Immigration Courts Dismiss “Historical Record” Cases, On Track to Triple Last Year’s Closures

The record-breaking number—more than 2 million and counting—of illegal immigrants that have entered the U.S. through Mexico this year has inevitably received considerable media attention lately, but there is another alarming figure that deserves coverage. Federal immigration courts have closed a “historical record” 375,000 cases in the first 11 months of fiscal year 2022, which ends in September, thanks to Biden administration policies largely dictated by leftist open border groups. The nation’s immigration court system is on pace to triple last year’s case closures, according to a report published this month by Syracuse University’s Transactional Records Access Clearinghouse (TRAC), which documents the unparalleled accelerated rate in which immigration cases are being dismissed.

In fact, under Biden the number of illegal immigrants granted asylum, removal waivers and other types of deportation relief has increased significantly, according to Department of Homeland Security (DHS) figures obtained by TRAC, a nonpartisan data research center dedicated to studying the inner workings of the federal government. The administration’s lax policies have already resulted in a 50% increase in dismissed immigration cases this year over the previous high in 2019 under President Donald Trump, TRAC found. The New York university research center predicts that at this rate an additional hundreds of thousands of cases will be closed by the end of the fiscal year. “The pace of closures has also been accelerating month-by-month since October of 2021,” TRAC researchers write. “During the past four months, monthly closures blew past 40,000 and topped 50,000 during May and June. If average closures during these past four months of 48,721 continue, this would represent an annualized rate approaching 600,000.”

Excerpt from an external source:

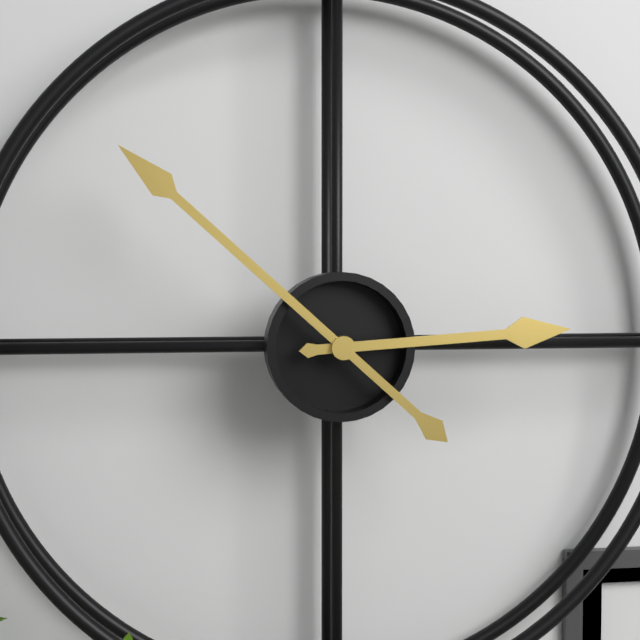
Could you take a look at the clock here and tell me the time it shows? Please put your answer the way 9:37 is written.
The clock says 2:52
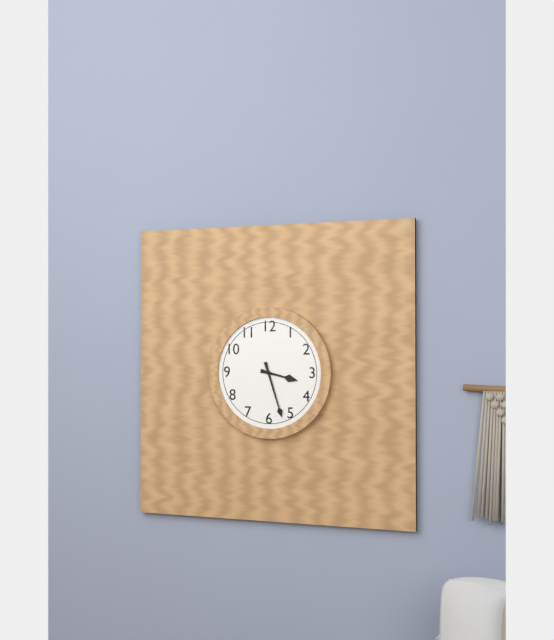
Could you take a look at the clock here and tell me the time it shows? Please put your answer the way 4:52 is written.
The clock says 3:27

The biggest growth in immigration case closures occurred in three key areas, according to TRAC: the much higher numbers of cases that are terminated, the higher number of cases in which the government never filed a Notice to Appear (NTA) for the illegal immigrant and the Biden administration’s implementation of prosecutorial discretion to shut down cases that are not a priority for deportation. An NTA alleges that DHS has reason to deport an individual and asks an immigration judge to issue a removal order, but there has been a big jump in cases immediately dismissed because DHS failed to file the required paperwork, the government figures show. “The number of cases closed by termination where the underlying charges against the immigrant are not upheld grew 86 percent between FY 2017 and FY 2022,” TRAC writes. “Many of these cases were quite old, indeed some stretching back to the earliest still pending cases going back to 1996. These appear to represent cases where the circumstances have changed so that the basis for a removal are no longer present if they even once existed. Terminating these cases helped to clear out the Court’s backlog.”

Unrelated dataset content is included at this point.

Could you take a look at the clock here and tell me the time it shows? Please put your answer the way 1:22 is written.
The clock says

Earlier this year TRAC reported a “dramatic increase”(one out of every six) in new cases DHS initiates in immigration court being dismissed because Customs and Border Protection (CBP) officials are not filing NTAs with the court. Researchers call it a worrying component in the increase in court dispositions but point out that much more is going on that is contributing to the rapid rise in immigration case completions. For instance, TRAC reveals that dismissals jumped in June 2021 following an Executive Office for Immigration Review (EOIR) directive allowing cases to be dismissed based on prosecutorial discretion. The order says Immigration and Customs Enforcement (ICE) attorneys will determine which cases are enforcement priorities and which are not by exercising discretion based on individual circumstances.

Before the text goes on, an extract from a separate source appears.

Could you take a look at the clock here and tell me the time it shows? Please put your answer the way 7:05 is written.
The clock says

While a record number of immigration cases get dismissed in federal court, the nation keeps getting crushed with a staggering flow of migrants, more than 2 million with the fiscal year not even over yet. In May, Border Patrol agents shattered a monthly record with nearly 240,000 encounters along the Mexican border. Nevertheless, Vice President Kamala Harris, the Biden administration’s border czar, recently insisted in a national news broadcast that the border is secure.